Dataset entries:
=======

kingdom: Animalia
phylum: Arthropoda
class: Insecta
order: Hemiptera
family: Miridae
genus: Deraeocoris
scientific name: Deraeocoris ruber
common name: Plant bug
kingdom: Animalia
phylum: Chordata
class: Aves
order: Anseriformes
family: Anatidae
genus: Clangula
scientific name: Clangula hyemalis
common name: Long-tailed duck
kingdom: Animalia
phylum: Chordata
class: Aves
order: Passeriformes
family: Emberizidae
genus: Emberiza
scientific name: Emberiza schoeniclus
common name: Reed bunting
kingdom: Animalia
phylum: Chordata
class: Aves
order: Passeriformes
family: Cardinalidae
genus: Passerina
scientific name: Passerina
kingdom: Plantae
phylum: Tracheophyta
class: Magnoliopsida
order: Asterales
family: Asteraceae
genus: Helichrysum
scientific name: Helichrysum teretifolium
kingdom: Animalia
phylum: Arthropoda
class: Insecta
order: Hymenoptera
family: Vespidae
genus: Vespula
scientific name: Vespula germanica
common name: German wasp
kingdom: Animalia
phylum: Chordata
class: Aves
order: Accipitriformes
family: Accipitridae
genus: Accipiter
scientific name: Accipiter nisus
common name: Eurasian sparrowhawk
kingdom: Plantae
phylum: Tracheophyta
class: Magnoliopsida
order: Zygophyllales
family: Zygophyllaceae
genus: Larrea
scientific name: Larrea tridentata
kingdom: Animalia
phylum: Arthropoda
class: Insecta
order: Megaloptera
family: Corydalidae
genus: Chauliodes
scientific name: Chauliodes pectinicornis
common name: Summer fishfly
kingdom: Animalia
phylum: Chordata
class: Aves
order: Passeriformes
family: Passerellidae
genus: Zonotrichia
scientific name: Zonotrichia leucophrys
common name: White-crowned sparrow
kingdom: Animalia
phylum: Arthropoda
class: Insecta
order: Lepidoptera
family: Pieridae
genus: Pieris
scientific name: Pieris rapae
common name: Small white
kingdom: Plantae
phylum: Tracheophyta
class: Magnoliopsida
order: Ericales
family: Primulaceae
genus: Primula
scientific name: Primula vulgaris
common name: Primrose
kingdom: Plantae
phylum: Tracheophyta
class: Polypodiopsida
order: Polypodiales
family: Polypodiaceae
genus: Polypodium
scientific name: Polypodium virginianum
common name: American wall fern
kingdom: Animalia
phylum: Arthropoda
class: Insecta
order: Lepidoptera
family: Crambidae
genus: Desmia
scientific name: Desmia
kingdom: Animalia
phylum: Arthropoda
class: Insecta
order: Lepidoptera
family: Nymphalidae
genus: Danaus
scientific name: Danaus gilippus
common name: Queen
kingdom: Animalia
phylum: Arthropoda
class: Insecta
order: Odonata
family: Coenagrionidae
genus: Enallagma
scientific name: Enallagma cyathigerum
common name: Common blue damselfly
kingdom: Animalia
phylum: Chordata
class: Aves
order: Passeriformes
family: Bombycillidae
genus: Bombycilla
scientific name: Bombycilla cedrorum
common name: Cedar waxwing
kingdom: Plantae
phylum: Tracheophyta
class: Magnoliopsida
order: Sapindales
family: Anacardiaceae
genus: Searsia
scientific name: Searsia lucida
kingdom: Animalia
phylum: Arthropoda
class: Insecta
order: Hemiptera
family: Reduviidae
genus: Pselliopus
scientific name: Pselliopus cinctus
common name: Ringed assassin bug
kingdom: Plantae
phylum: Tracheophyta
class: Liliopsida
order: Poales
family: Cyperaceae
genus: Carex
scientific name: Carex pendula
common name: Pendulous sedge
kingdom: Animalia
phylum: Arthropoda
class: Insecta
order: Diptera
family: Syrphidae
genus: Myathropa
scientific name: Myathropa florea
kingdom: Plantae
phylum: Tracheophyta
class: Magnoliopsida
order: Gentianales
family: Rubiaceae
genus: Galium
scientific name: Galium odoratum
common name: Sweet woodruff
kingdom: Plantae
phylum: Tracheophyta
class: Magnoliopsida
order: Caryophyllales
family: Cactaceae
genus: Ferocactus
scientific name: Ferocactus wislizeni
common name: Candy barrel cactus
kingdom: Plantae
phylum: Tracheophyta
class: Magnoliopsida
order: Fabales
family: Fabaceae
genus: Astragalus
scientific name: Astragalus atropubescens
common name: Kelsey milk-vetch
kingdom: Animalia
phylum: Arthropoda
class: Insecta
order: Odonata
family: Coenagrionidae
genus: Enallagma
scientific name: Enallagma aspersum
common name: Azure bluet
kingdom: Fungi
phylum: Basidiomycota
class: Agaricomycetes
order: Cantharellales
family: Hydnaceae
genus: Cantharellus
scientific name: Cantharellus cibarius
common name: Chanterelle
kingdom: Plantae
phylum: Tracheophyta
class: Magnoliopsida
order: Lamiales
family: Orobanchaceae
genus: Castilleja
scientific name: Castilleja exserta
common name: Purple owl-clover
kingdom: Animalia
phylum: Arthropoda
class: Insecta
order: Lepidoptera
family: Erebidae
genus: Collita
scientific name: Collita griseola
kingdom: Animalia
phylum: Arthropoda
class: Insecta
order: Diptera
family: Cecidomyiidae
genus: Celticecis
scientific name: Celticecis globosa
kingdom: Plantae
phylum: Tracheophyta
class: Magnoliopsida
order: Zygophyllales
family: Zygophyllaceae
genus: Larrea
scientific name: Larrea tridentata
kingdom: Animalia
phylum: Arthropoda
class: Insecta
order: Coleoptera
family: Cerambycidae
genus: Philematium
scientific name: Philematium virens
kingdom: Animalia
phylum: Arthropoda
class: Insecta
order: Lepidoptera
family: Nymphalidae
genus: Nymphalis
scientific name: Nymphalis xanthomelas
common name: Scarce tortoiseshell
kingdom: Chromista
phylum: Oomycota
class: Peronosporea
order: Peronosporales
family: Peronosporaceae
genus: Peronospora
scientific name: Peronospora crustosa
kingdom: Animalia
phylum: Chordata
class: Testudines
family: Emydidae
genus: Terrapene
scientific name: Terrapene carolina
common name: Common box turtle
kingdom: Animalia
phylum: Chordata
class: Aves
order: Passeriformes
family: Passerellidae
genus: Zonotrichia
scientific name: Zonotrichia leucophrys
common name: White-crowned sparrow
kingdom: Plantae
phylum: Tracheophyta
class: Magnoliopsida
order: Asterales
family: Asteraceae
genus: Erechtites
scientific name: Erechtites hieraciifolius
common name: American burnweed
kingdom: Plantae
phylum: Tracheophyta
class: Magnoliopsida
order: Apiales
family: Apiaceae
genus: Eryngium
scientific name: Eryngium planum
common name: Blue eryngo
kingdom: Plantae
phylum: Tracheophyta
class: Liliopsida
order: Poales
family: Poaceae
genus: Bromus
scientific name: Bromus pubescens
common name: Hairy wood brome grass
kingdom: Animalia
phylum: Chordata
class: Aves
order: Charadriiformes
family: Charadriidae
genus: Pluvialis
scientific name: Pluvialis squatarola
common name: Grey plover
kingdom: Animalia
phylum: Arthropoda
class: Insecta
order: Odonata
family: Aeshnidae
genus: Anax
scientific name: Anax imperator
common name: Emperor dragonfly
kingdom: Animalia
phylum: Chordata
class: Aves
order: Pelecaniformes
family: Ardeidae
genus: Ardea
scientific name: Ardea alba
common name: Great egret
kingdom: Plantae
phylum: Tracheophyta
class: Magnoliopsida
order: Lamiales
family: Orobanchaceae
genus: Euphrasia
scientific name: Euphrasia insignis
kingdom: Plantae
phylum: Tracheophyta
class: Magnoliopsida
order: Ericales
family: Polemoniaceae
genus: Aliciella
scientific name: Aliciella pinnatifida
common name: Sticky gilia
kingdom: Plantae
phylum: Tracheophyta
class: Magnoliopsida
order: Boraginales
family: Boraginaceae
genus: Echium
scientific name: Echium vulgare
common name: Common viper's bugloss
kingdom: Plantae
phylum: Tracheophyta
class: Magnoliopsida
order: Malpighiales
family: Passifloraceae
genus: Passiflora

=======

- TASK DESCRIPTION
Copy the lines from the entries above word for word. Begin at the line that contains "order: Gentianales" and stop after the line that contains "family: Fabaceae".

- FULL RESPONSE
order: Gentianales
family: Rubiaceae
genus: Galium
scientific name: Galium odoratum
common name: Sweet woodruff
kingdom: Plantae
phylum: Tracheophyta
class: Magnoliopsida
order: Caryophyllales
family: Cactaceae
genus: Ferocactus
scientific name: Ferocactus wislizeni
common name: Candy barrel cactus
kingdom: Plantae
phylum: Tracheophyta
class: Magnoliopsida
order: Fabales
family: Fabaceae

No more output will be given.